• **EXERCISE BRIEF**: Reproduce verbatim the lines of the items from the very first line through the line containing "piste mancelle, les", with both of those lines included.

• **DATA FOR REVIEW**:
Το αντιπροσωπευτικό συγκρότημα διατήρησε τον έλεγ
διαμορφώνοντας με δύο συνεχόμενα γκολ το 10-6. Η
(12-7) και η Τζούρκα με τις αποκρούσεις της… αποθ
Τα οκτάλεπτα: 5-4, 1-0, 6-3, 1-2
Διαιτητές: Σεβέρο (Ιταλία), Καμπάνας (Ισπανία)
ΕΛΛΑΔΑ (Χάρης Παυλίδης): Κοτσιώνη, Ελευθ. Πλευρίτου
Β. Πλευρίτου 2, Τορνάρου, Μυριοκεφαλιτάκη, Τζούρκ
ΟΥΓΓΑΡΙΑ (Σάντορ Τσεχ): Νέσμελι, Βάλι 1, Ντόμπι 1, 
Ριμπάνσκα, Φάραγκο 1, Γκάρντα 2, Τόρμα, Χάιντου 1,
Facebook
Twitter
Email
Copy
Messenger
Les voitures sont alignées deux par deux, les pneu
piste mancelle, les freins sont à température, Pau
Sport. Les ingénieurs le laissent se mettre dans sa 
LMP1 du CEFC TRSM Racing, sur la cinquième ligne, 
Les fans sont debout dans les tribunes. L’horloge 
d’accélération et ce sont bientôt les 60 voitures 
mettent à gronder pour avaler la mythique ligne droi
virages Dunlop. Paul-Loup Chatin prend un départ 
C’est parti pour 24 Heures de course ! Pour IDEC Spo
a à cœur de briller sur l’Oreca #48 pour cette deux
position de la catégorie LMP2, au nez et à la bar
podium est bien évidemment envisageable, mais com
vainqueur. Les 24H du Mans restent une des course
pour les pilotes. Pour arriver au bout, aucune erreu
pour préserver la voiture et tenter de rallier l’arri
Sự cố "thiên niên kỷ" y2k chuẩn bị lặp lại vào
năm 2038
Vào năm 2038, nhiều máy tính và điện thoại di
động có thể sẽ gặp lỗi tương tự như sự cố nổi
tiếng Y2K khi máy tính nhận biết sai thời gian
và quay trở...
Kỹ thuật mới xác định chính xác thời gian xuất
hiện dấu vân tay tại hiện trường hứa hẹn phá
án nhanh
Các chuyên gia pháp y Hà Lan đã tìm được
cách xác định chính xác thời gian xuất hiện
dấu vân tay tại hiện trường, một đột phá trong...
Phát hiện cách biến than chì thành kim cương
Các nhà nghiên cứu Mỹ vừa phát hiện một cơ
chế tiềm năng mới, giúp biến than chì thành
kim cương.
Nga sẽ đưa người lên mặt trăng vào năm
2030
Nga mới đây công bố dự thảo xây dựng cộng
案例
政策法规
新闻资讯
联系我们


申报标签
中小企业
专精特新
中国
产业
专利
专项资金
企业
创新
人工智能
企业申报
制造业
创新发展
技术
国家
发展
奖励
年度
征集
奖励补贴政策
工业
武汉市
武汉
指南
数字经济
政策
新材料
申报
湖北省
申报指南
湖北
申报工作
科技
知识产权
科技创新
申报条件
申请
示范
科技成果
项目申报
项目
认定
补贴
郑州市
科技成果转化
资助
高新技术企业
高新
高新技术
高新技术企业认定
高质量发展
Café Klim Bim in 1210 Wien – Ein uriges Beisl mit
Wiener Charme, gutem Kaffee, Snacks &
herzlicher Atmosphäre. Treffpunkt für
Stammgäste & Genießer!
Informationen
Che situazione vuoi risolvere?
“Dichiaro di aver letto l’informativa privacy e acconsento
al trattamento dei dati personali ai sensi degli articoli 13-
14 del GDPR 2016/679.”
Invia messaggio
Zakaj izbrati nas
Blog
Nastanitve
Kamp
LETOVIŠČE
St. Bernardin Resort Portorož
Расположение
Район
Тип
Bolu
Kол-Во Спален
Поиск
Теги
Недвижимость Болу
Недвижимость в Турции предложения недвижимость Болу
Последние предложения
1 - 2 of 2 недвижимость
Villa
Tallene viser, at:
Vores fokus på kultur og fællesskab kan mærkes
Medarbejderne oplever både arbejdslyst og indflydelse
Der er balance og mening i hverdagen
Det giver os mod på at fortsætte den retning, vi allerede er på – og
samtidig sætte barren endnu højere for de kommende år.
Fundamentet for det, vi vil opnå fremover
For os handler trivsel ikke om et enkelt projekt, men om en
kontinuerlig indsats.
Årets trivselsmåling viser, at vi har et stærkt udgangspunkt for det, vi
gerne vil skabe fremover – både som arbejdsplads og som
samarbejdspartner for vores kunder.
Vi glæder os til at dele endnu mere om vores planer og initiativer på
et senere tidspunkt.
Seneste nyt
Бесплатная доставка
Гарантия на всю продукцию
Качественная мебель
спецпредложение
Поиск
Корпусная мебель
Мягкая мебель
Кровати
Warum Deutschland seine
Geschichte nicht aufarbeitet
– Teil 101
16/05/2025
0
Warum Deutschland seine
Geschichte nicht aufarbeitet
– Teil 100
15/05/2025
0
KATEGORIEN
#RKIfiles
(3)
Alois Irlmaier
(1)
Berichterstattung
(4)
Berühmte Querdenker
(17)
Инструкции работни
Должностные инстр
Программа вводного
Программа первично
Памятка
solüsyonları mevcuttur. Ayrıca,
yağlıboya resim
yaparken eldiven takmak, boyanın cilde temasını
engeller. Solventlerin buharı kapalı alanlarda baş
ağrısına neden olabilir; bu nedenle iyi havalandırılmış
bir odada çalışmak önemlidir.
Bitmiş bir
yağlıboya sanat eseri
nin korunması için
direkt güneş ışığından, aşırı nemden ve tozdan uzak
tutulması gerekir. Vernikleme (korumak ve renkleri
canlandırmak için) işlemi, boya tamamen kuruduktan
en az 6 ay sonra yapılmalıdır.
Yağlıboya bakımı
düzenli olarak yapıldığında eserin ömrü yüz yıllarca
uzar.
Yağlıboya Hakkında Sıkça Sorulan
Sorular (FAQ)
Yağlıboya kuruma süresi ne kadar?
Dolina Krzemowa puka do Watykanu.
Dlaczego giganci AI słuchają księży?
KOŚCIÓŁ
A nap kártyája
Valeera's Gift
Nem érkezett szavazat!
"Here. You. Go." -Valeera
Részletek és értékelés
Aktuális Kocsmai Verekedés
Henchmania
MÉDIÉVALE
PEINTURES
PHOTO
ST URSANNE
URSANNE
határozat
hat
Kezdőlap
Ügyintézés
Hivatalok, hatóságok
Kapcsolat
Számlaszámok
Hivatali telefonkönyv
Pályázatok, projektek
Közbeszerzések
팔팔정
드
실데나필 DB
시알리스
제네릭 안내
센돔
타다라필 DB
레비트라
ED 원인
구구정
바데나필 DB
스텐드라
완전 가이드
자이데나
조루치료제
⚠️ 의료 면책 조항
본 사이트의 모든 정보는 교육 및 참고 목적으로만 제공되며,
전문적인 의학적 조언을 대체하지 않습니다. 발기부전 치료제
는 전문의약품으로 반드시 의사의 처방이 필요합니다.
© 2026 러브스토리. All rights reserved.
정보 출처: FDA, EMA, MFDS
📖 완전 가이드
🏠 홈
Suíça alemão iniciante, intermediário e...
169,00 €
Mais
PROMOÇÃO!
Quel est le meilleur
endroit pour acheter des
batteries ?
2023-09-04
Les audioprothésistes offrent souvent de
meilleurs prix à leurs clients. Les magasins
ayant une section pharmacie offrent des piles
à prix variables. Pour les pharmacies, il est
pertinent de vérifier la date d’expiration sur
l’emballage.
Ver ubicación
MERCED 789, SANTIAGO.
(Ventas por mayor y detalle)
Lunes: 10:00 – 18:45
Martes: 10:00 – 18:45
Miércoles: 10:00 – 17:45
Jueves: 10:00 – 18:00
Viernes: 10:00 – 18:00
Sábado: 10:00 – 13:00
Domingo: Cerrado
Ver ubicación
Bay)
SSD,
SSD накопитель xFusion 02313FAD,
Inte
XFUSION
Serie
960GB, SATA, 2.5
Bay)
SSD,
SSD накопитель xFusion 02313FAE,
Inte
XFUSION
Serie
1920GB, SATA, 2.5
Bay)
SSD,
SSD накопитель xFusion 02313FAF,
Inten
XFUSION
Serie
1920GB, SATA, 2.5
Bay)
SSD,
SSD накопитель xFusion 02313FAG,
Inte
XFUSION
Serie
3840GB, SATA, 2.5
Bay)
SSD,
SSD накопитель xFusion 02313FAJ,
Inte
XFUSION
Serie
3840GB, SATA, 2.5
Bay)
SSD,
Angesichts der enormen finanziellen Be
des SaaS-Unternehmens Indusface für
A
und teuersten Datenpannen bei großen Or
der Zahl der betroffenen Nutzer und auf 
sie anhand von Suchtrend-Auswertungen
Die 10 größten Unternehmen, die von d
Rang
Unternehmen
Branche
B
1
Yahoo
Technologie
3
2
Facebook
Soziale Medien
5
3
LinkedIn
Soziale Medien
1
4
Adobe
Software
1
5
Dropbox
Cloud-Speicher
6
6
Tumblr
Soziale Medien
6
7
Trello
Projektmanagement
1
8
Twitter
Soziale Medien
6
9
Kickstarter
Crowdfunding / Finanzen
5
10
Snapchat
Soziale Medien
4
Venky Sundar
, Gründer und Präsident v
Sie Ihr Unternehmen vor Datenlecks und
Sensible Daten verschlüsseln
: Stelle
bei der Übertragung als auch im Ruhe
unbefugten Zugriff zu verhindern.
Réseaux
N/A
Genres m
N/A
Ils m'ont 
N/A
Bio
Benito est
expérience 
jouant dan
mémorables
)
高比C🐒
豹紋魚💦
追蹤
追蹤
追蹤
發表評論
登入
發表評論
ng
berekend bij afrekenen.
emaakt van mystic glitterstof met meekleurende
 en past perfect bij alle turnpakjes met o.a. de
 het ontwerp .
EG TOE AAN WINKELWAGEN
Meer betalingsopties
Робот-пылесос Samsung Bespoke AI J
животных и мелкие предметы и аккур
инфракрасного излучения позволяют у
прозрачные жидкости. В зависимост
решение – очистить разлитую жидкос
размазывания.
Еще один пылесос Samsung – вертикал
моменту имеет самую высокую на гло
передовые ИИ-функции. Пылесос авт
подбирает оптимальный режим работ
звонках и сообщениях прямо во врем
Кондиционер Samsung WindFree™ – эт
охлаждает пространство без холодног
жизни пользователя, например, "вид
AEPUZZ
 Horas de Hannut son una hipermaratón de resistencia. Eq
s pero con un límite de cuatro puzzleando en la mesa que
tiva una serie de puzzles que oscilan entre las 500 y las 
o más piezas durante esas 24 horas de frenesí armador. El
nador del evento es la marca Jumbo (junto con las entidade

• **ANSWER TO THIS EXERCISE**:
Το αντιπροσωπευτικό συγκρότημα διατήρησε τον έλεγ
διαμορφώνοντας με δύο συνεχόμενα γκολ το 10-6. Η
(12-7) και η Τζούρκα με τις αποκρούσεις της… αποθ
Τα οκτάλεπτα: 5-4, 1-0, 6-3, 1-2
Διαιτητές: Σεβέρο (Ιταλία), Καμπάνας (Ισπανία)
ΕΛΛΑΔΑ (Χάρης Παυλίδης): Κοτσιώνη, Ελευθ. Πλευρίτου
Β. Πλευρίτου 2, Τορνάρου, Μυριοκεφαλιτάκη, Τζούρκ
ΟΥΓΓΑΡΙΑ (Σάντορ Τσεχ): Νέσμελι, Βάλι 1, Ντόμπι 1, 
Ριμπάνσκα, Φάραγκο 1, Γκάρντα 2, Τόρμα, Χάιντου 1,
Facebook
Twitter
Email
Copy
Messenger
Les voitures sont alignées deux par deux, les pneu
piste mancelle, les freins sont à température, Pau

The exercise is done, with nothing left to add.